I have seen far too many shows where the overall scheme of things seems to be “dont use one lamp when you can do the same thing with 10”
I blame TV shows for the over use of kit. Nobody is impressed with moving lights any more per se, but punters and producers continue to be impressed with sheer scale. Shock and awe!
Yes, I’m looking at you, U2
Luckily, its not a problem I have had personally lately.
Hi
Good article about light technology. However, my beef is the sheer quantity of light on professional stages.

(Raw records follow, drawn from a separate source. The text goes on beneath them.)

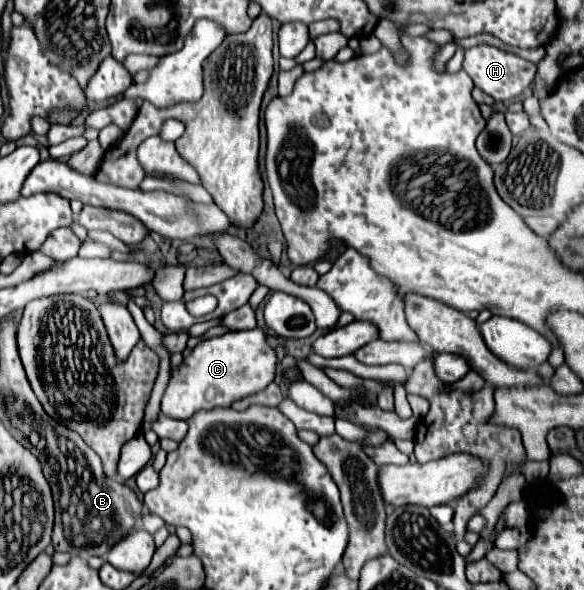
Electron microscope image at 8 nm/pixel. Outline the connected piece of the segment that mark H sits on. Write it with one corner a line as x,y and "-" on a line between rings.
478,44
478,46
468,48
464,54
462,68
472,78
476,88
480,88
482,92
486,92
488,96
492,96
498,102
518,98
532,84
534,74
536,74
536,66
532,62
528,62
528,60
524,60
512,52
490,46
490,44

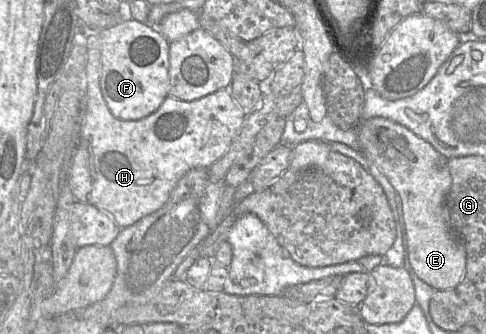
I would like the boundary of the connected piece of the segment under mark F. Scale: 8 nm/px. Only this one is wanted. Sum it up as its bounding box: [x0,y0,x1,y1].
[76,18,169,120]

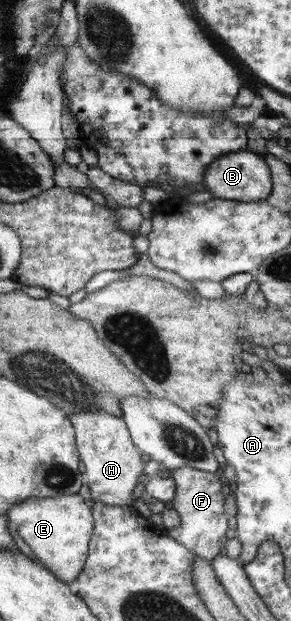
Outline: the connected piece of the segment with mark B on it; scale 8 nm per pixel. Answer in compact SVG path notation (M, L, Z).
M248 148L246 151L238 151L215 159L206 170L204 182L214 197L250 203L255 200L267 200L273 193L274 180L265 155L254 153Z

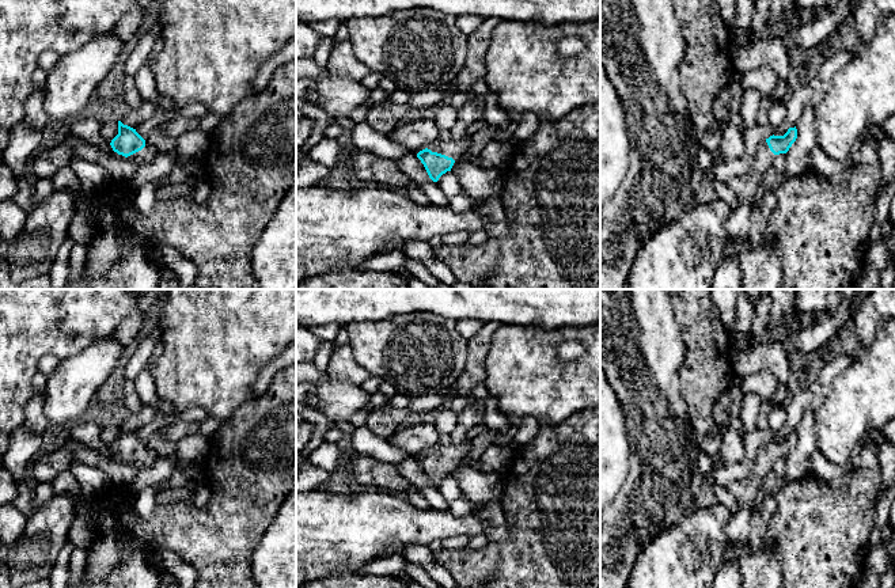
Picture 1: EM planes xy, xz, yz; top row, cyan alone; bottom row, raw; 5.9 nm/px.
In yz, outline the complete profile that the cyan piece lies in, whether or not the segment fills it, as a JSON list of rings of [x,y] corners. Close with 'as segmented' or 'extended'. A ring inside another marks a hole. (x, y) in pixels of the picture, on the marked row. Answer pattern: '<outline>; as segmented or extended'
[[[796,126],[789,128],[784,136],[770,136],[758,145],[751,168],[728,181],[729,189],[737,198],[737,206],[731,210],[724,224],[725,249],[713,274],[710,289],[743,289],[736,246],[748,236],[751,229],[752,201],[765,172],[773,166],[774,156],[786,153],[796,139]]]; extended

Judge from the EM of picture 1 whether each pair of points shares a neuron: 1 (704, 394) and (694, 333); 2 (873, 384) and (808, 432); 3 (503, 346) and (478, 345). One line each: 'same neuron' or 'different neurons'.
1: same neuron
2: different neurons
3: different neurons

There was a time when many 1 Kw & 0.5 Kw lanterns were used to light a show with perhaps a 2 Kw key light. Now, the lanterns are 1 Kw & 2 Kw with 5 Kw key lights. I went to a see a play in Basingstoke and needed sun glasses because it was so bright. When the interval came, the house lights were so dim it took several seconds to adjust my eyes and see properly.
Clever moving lights and spot lights that automatically follow principal actors are fine – just turn the levels down!

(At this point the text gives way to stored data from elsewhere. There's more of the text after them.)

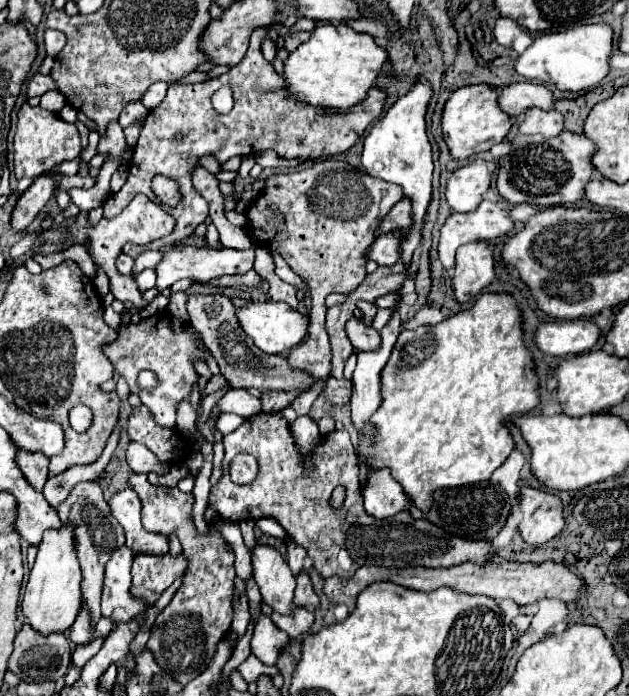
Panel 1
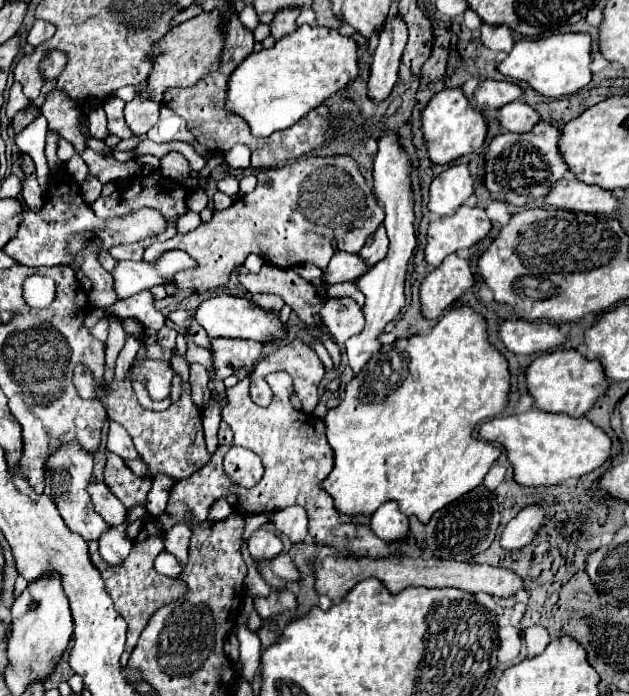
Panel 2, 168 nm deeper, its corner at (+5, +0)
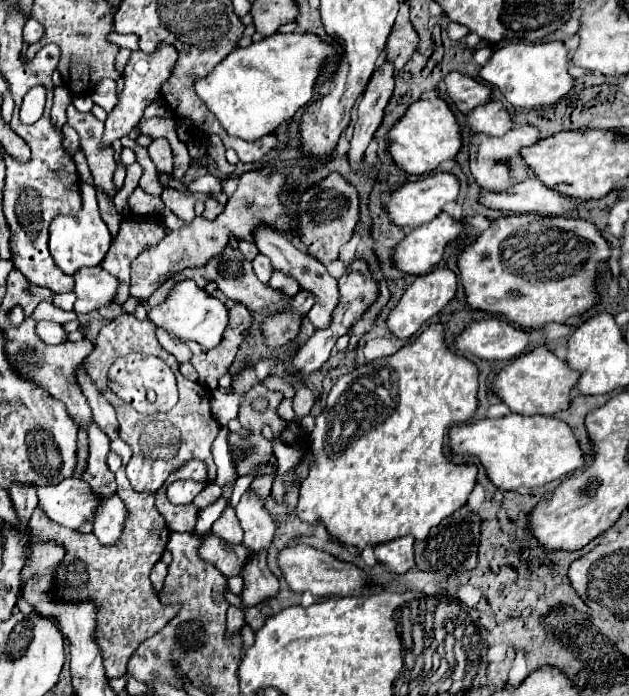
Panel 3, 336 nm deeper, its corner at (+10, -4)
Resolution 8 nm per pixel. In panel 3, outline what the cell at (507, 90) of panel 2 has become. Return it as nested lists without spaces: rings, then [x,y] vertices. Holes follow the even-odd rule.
[[[451,71],[443,77],[443,81],[447,87],[447,95],[461,113],[469,113],[469,109],[475,109],[477,105],[489,101],[489,87],[477,83],[475,79],[463,73]]]

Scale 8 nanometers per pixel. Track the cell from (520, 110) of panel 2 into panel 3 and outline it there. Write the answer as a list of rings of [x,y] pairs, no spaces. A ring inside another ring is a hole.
[[[489,101],[467,113],[467,127],[475,133],[501,137],[513,127],[513,123],[501,101]]]

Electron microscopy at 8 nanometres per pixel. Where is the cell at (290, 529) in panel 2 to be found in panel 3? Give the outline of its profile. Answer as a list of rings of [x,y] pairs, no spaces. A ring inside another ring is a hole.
[[[429,325],[411,345],[401,347],[395,355],[391,357],[383,357],[377,361],[371,361],[367,365],[363,365],[361,369],[355,369],[347,375],[343,375],[333,389],[329,391],[327,399],[325,399],[325,407],[323,411],[315,417],[317,425],[313,429],[313,433],[309,435],[309,451],[313,455],[313,463],[309,465],[309,475],[303,479],[301,483],[301,491],[299,491],[299,503],[295,507],[295,513],[301,521],[317,525],[319,521],[323,523],[323,527],[327,529],[327,533],[341,545],[349,547],[349,549],[357,549],[363,551],[367,545],[381,545],[381,543],[389,543],[397,537],[403,535],[413,535],[415,539],[425,539],[429,535],[429,531],[433,527],[437,527],[443,519],[447,519],[449,515],[453,515],[459,507],[465,505],[469,493],[475,487],[475,477],[477,477],[477,467],[473,465],[453,465],[449,463],[449,459],[443,453],[443,431],[447,431],[451,425],[459,425],[465,423],[473,417],[475,409],[477,409],[477,377],[479,371],[477,367],[467,361],[465,357],[453,355],[445,345],[443,345],[443,325]],[[357,423],[373,423],[373,427],[363,433],[361,437],[357,437]]]

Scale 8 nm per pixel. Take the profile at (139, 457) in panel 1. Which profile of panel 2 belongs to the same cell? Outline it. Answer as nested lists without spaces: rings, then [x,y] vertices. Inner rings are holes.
[[[110,421],[110,433],[108,433],[108,449],[112,453],[116,453],[118,457],[122,457],[124,461],[132,461],[132,459],[140,459],[132,437],[128,435],[126,429],[122,429],[122,425]]]

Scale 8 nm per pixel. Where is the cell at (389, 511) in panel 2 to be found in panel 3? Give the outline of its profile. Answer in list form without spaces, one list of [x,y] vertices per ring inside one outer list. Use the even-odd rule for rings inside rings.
[[[399,537],[389,545],[375,547],[375,557],[393,575],[405,575],[413,565],[413,537]]]

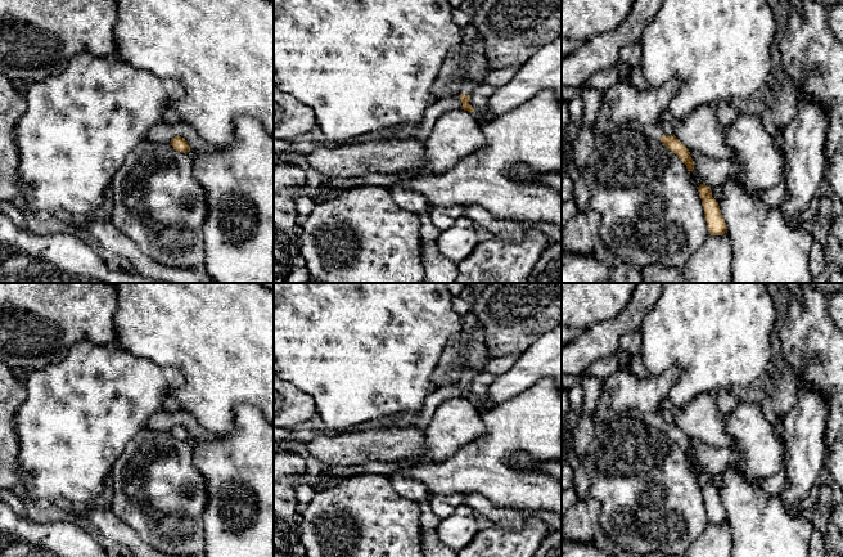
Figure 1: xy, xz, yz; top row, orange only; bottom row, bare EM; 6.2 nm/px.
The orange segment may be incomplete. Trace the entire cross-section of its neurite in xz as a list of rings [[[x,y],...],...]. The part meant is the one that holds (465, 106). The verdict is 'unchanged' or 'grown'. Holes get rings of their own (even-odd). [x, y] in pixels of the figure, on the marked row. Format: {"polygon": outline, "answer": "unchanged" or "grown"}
{"polygon": [[[465,80],[461,85],[461,91],[459,98],[463,102],[461,109],[468,111],[468,112],[474,112],[472,105],[469,104],[470,94],[472,91],[477,87],[478,85],[472,81],[472,80]]], "answer": "grown"}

20mx25m stage theater we need the design for the stage lighting
So TRUE. I did, in fact, learn this lesson. I had gone through about 4 shows as an eager, shiny, brand new lighting designer… and those were, by far, my crappiest shows. Not because I wasn’t talented or I didn’t know what I was doing, but because we had equipment, people! And it MUST ALL BE USED! LEDs? Yes! Fogger? Yes! Follow spots? HELL YES! (And the first two were in blackboxes… and I used spots… oh, the shame.) Floods and intelligents, throw them in there, too. Not until I had a discussion with my professor on a completely different tangent did I realize my mistake… She said this, and it always stuck with me:
Always ask yourself, “Are you using it because you CAN? Or because you SHOULD?” My shows immediately improved. I use what’s needed, not what’s wanted or expected because it’s available for use, and my shows reflect a much higher degree of professionalism because of it.
shows reflect a much higher degree of professionalism because of it.